• EXERCISE BRIEF:
Locate and copy each line in the data that contains the word "would".

(Transcribed page contents)
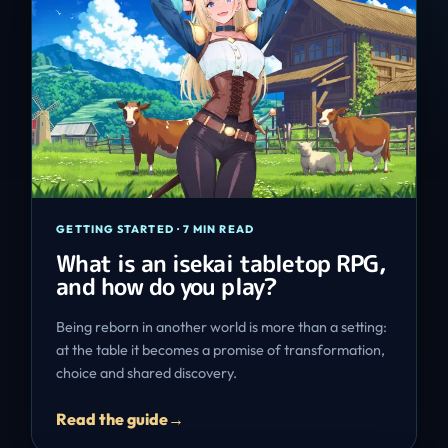
GETTING STARTED
·
7 MIN READ
What is an isekai tabletop RPG,
and how do you play?
Being reborn in another world is more than a setting:
at the table it becomes a promise of transformation,
choice and shared discovery.
Read the guide
→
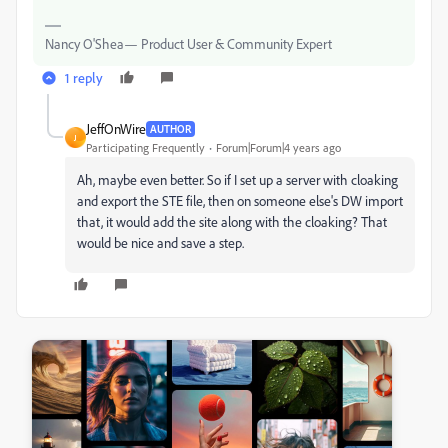
Nancy O'Shea— Product User & Community Expert
1 reply
JeffOnWire
AUTHOR
J
Participating Frequently
Forum|Forum|4 years ago
Ah, maybe even better. So if I set up a server with cloaking
and export the STE file, then on someone else's DW import
that, it would add the site along with the cloaking? That
would be nice and save a step.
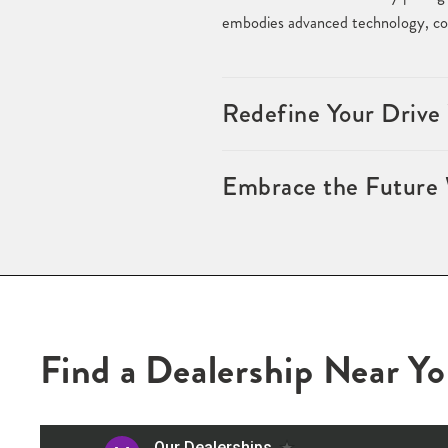
embodies advanced technology, com
Redefine Your Drive
Embrace the Future 
Find a Dealership Near Y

• THE ANSWER:
that, it would add the site along with the cloaking? That
would be nice and save a step.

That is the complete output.